* [Text excerpt]:
Diocese of Chichester

The Diocese welcomes Refugee Tales

This year, the vicar of St John the Evangelist in Brighton, Emma Ham Riche, invited Refugee Tales to stay overnight in the church as they journeyed from Three Bridges to Worthing over a five-day period. Read more about this important ministry.

On 13 jul 2023

In Events

By communications

Refugee Tales in Sussex - Calling for a future without immigration detention

For the past eight years, Refugee Tales walkers have been embarking on walks in solidarity with refugees, asylum seekers, migrants, and people who have been held in immigration detention. It has been met with kindness and hospitality every step of the way.

Working in collaboration with migrants and those who have experienced the UK asylum system - and taking Chaucer’s great poem of journeying as a model - established writers and people with lived experience of detention share their tales with local communities at evening events, also enjoying live performances from renowned musicians.

Many people across the diocese took part in the Refugee Tales walk in 2019, including the former Bishop of Lewes, Richard Jackson, now the Diocesan Bishop of Hereford.

This year, the Priest-in-Charge of St John the Evangelist in Brighton, Emma Ham-Riche, invited the group to stay overnight in the church and halls as they journeyed from Three Bridges to Worthing over a five-day period.

The walkers arrived at St John’s on day 3, having walked from Burgess Hill. They enjoyed an evening meal prepared by volunteers before connecting with the local community for a Refugee Tales evening event of readings and stories as well as performances from musicians.

* [Extracted data entries]:

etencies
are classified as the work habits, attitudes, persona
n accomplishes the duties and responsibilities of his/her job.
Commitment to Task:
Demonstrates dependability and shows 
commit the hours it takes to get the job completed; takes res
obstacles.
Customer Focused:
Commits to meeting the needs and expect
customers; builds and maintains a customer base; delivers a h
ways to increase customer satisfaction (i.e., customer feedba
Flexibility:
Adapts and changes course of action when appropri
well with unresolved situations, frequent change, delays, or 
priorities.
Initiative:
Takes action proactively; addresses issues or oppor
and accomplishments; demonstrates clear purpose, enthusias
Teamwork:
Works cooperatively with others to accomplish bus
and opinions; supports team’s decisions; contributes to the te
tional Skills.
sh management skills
...
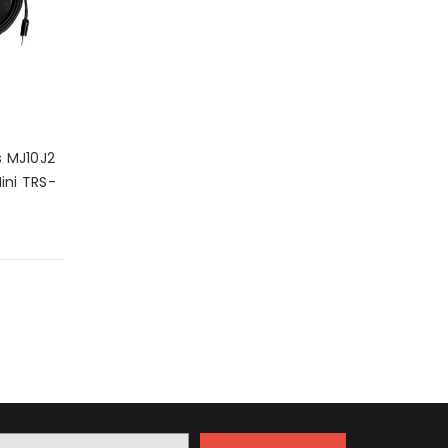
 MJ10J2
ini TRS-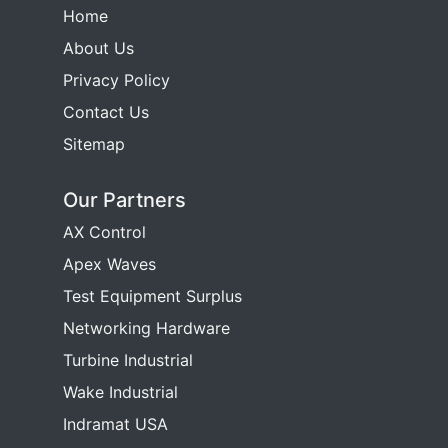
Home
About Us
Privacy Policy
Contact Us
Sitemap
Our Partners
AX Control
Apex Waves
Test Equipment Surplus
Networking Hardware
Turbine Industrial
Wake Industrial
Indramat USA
==
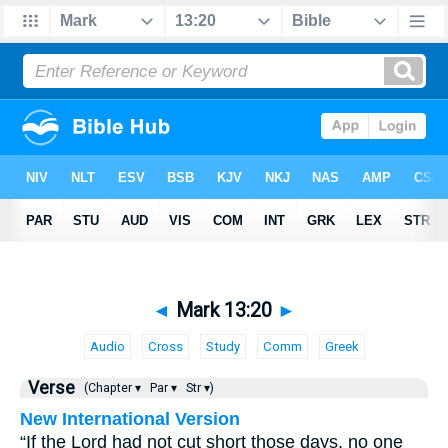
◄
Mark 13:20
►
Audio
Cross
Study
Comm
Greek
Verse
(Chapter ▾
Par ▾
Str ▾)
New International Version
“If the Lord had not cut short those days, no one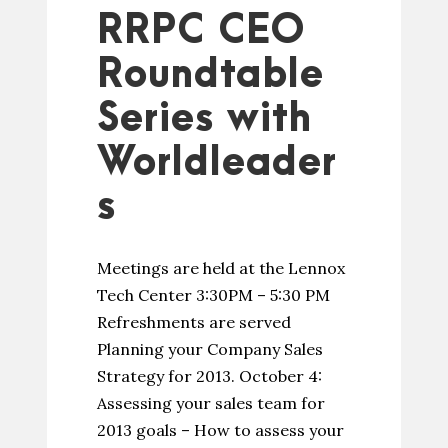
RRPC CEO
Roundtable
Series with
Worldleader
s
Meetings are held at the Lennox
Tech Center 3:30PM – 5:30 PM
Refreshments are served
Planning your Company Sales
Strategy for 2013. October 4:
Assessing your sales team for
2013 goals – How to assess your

* [Task list]:
(A) Answer these from the Refugee Tales article, one line each:
(i) For how many years have Refugee Tales walkers been making these walks?
(ii) From which place had the walkers come when they reached St John's on day 3?
(iii) Which former Bishop of Lewes took part in the 2019 walk?
(B) Summarize the Refugee Tales article in two sentences.
(C) Carry on the Refugee Tales article from its last sentence.

* [Your responses]:
(A)
(i) Eight years
(ii) Burgess Hill
(iii) Richard Jackson

(B) For eight years, Refugee Tales walkers have walked in solidarity with refugees, asylum seekers, migrants and people held in immigration detention, sharing tales with local communities at evening events with live music. This year, St John the Evangelist in Brighton hosted the group overnight during their five-day walk from Three Bridges to Worthing, offering a volunteer-prepared meal and an evening of readings, stories and music.

(C)
The walkers and volunteers and many other guests were joined by their host, Enver Solomon, the CEO of the Refugee Council and a passionate advocate for social justice.

“The event was well attended. “Everyone enjoyed a great line-up of speakers and musicians, including a moving tale from Guy Gunaratne, as told to him by someone who has lived experience of detention. There was even dancing in the aisles to end the evening," said Emma.

"It is really humbling to stand in solidarity with those who have been detained by hosting this event, as well as offering the walkers overnight accommodation. The size and location of the church, together with its two church halls, is such a gift to me and one that I'm keen to share with others. When we welcome the stranger, we welcome Jesus, and what better way to do this than by opening the doors and hosting such an event."

Emma joined the group on their walk to Fishersgate  on day 4 of their journey.She said,: "Over 100 people from many countries across the world, of all faiths and none, walked from Devil's Dyke to Fishersgate, talking and raising awareness about those detained in immigration centres and those who work with them. A love of walking and a desire for justice inspired many who walked that day."

The tales that are told at the evening events are published in four volumes by Comma Press. Some have been written collaboratively with authors such as Ali Smith, Nobel Prize winner Abdulrazak Gurnah, Kamila Shamsie, Patrick Gale, and Bernardine Evaristo. Others are first-hand accounts told directly by the people who experienced them.

In sharing these stories, Refugee Tales gathers and communicates experiences of migration, seeking to show the reality of immigration detention.